The second merger wave began in the late 1990s. The sheer
magnitude and pace of activity are striking. Of the top-20 companies in terms
of global pharmaceutical sales in 1998, one-half either have merged or
announced plans to do so. More are expected as drug patents expire for a number
of companies during the next several years and the cost of discovering and
commercializing new drugs continues to escalate. On January 17, 2000, British
pharmaceutical giants Glaxo Wellcome PLC and SmithKline Beecham PLC agreed to
merge to form what was at the time the world’s largest drug company. The merger
was valued at $76 billion. The resulting company was called Glaxo SmithKline
and had annual revenue of $25 billion and a market value of $184 billion. The
combined companies also would have a total R&D budget of $4 billion and a
global sales force of 40,000. Total employees would number 105,000 worldwide.
Although stressed as a merger of equals, Glaxo shareholders would own about 59%
of the shares of the two companies. The combined companies would have a market
share of 7.5% of the global pharmaceutical market. The companies projected
annual pretax cost savings of about $1.76 billion after 3 years.
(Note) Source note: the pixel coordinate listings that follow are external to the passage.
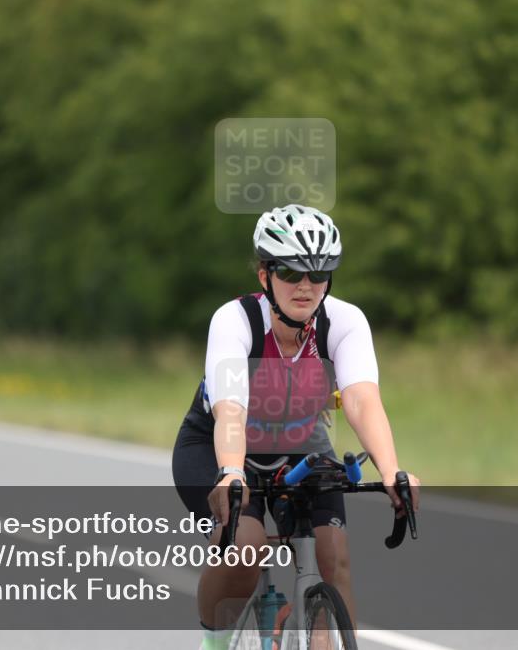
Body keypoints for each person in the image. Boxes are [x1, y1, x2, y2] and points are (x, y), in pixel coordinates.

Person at [172, 204, 421, 649]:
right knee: (246, 544)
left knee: (335, 559)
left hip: (303, 445)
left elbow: (363, 400)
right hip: (222, 446)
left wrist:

The cost
savings would come primarily from job cuts among middle management and
administration over the next 3 years.

 Case Study Discussion Questions

 1. What drove change in the pharmaceutical industry in the
late 1990s?

 2. In your judgment, what are the likely strategic business
plan objectives of the major pharmaceutical companies, and why are they
important?

 3. What are the alternatives to mergers available to the
major pharmaceutical companies? What are the advantages and disadvantages of
each alternative?

4. What do you think was the major motivating factor behind
the Glaxo SmithKline merger, and why was it so important?